I find pipelines a bit hard to understand what is actually going on... many thanks

jcrudy commented 7 years ago

@Fish-Soup I'm not sure why the Elastic Net isn't behaving as expected. Perhaps the scikit-learn people can give you advice on that. In general, you can perform the steps of the Pipeline manually as follows (code untested):

model1 = Earth()
model1.fit(X, y)
model2 = StandardScaler()
model2.fit(model1.transform(X), y)
model3 = ElasticNet()
model3.fit(model2.transform(model1.transform(X)), y)
y_pred = model3.predict(model2.transform(model1.transform(X)))

That's really all it does. You can use this breakdown to debug your pipeline more easily.

Fish-Soup commented 6 years ago

Cool sorry to take so long to reply. It appears that one of the columns generated in model1.transform(X) is a set of one's. Which obviously can't be normalised. This doesn't seem to make much sense to me now I'm putting it down in writing. I'll check again in the morning.
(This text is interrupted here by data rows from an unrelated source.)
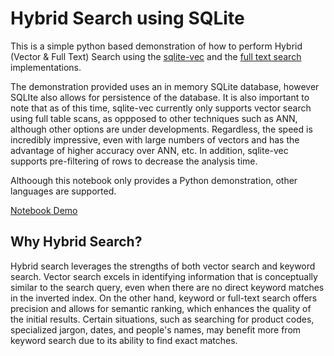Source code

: # Hybrid Search using SQLite

This is a simple python based demonstration of how to perform Hybrid (Vector & Full Text) Search using the [sqlite-vec](https://github.com/asg017/sqlite-vec) and the [full text search](https://www.sqlite.org/fts5.html) implementations.

The demonstration provided uses an in memory SQLite database, however SQLIte also allows for persistence of the database. It is also important to note that as of this time, sqlite-vec currently only supports vector search using full table scans, as oppposed to other techniques such as ANN, although other options are under developments. Regardless, the speed is incredibly impressive, even with large numbers of vectors and has the advantage of higher accuracy over ANN, etc. In addition, sqlite-vec supports pre-filtering of rows to decrease the analysis time.

Althoough this notebook only provides a Python demonstration, other languages are supported.

[Notebook Demo](https://github.com/liamca/sqlite-hybrid-search/blob/main/sqlite-hybrid-search.ipynb)

## Why Hybrid Search?

Hybrid search leverages the strengths of both vector search and keyword search. Vector search excels in identifying information that is conceptually similar to the search query, even when there are no direct keyword matches in the inverted index. On the other hand, keyword or full-text search offers precision and allows for semantic ranking, which enhances the quality of the initial results. Certain situations, such as searching for product codes, specialized jargon, dates, and people's names, may benefit more from keyword search due to its ability to find exact matches.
jcrudy commented 6 years ago

@Fish-Soup One of the out columns from an Earth model's transform method is a constant, representing the intercept term. If that's what's causing problems, you could add a stage to remove it, as it's unnecessary as an input to the ElasticNet.

Fish-Soup commented 6 years ago

so It turns out my mistake was assuming that the alpha parameter in elastic net was the same as the one in ridge regression. because of the way it's structured.

fitting mars net is twice as fast as mars in the case we know the hyperparameters. doing a grid search over 100 by 10 for the 2 hyper parameters results in consistent fits between approaches.

in the case where not much regularization is required Mars is faster. in the case where there is lots of regularization mars net is faster.

as I am updating my models daily I plan to store my hyper parameters and periodicly test them. thus mars net will be faster. I'm also tempted to not refit the mars component of mars bet every time. I'm which case it will be factors of 100 faster.